If you are a Canadian resident who owns U.S. property through an LLC, the IRS will first tax any income you earn from the property. On the U.S. side, you will elect to treat the LLC as a designated entity, partnership or corporation. However, it is recommended that you treat the LLC as a designated entity as the income will be taxed directly in your hands resulting in it being taxed at the lower individual tax rates.
As a Canadian resident, the income earned from the property in the U.S. must be reported to the CRA. The issue for Canadians is that the CRA deems an LLC to be a corporation and is therefore taxed as a separate entity. Consequently, the CRA will tax the owner on the full amount of income and will not allow the use of foreign tax credits for any tax paid to the IRS. Thus, resulting in the dreaded double taxation.
Let’s look at a simple example to help illustrate the tax implications for Canadians investing in the U.S. through an LLC.
You, as a Canadian investor, purchase a U.S. rental property through an LLC. Being the sole owner, you decide to treat the LLC as the default disregarded entity for U.S. tax purposes.
In the first year, you earned $2,000 in rental income and none of the income earned was withdrawn and distributed. For simplicity, let us assume the tax rate for both countries is 25%.
Since the LLC is classified as a disregarded entity, the income is reported and subject to tax on the U.S. personal tax return. Total tax paid on the U.S. return is $500 (25% of $2,000). The income would not be taxed on the individual’s Canadian personal tax return. If the income was withdrawn and distributed then on the Canadian Personal Tax Return, the income received would be treated as a foreign dividend and would be subject to Canadian tax. Let’s take a closer look into this.
In the second year, no income was earned but you decided to withdraw $500 for yourself.
Since no income was earned you are not subject to tax on your U.S. personal tax return. However, the $500 withdrawal is treated as a foreign dividend and is subject to tax on your Canadian personal tax return. Tax paid on your Canadian Return is $125 (25% of $500).
Consequently, on the $2,000 income earned, you paid a total tax of $625 ($500 year 1 and $125 year 2) and as a result, you were double taxed.
What is the Best Alternative for Canadians?
Canadians should not be deterred from investing in the U.S. as there are ways to avoid double taxation one being purchasing property by setting up a U.S. Limited Partnership (USLP).
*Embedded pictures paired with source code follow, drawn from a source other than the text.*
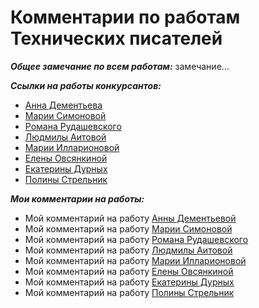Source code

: # Комментарии по работам Технических писателей
  
  
***Общее замечание по всем работам:*** замечание...
  
***Ссылки на работы конкурсантов:***
* [Анна Дементьева](https://github.com/AnnaVoenmeh/Playground "Переход на работу Анны Дементьевой") 
* [Марии Симоновой](https://github.com/MariySimonova/Sandbox "Переход на работу Марии Симоновой")
* [Романа Рудашевского](https://github.com/Rudashevskiy/tech "Переход на работу Романа Рудашевского")
* [Людмилы Аитовой](https://github.com/melany20/first_lesson/tree/main/images "Переход на работу Людмилы Аитовой")
* [Марии Илларионовой](https://github.com/Mariya-Ill/First-lesson "Переход на работу Марии Илларионовой")
* [Елены Овсянкиной](https://github.com/Elena567-collab/rukovodstvo_2/tree/main "Переход на работу Елены Овсянкиной")
* [Екатерины Дурных](https://github.com/Ekaterinka17/primery "Переход на работу Екатерины Дурных")
* [Полины Стрельник](https://github.com/PolinaTW/GIT-Education/tree/main "Переход на работу Полины Стрельник")
  
***Мои комментарии на работы:***
  
  
* Мой комментарий на работу [Анны Дементьевой](AD.md "Комментарий по работе Анны Дементьевой")
* Мой комментарий на работу [Марии Симоновой](MS.md "Комментарий по работе Марии Симоновой")
* Мой комментарий на работу [Романа Рудашевского](RR.md " Комментарий по работе Романа Рудашевского")
* Мой комментарий на работу [Людмилы Аитовой](LA.md "Комментарий по работе Людмилы Аитовой")
* Мой комментарий на работу [Марии Илларионовой](MI.md "Комментарий по работе Марии Илларионовой")
* Мой комментарий на работу [Елены Овсянкиной](EO.md "Комментарий по работе Елены Овсянкиной")
* Мой комментарий на работу [Екатерины Дурных](ED.md "Комментарий по работе Екатерины Дурных")
* Мой комментарий на работу [Полины Стрельник](PS.md "Комментарий по работе Полины Стрельник")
The benefit of a USLP is that the flow through of the structure is recognized both in the U.S. and Canada, unlike the LLC, so it allows Canadians the use of foreign tax credits granted for tax paid to the IRS.
In conclusion, using an LLC to make a U.S. property investment may not be beneficial to you, as a Canadian, due to the result of double taxation. However, U.S. investments can still be positively made through a USLP in order to avoid double taxation.
The information provided on this page is intended to provide general information. The information does not take into account your personal situation and is not intended to be used without consultation from accounting and financial professionals. Allan Madan and Madan Chartered Accountant will not be held liable for any problems that arise from the usage of the information provided on this page.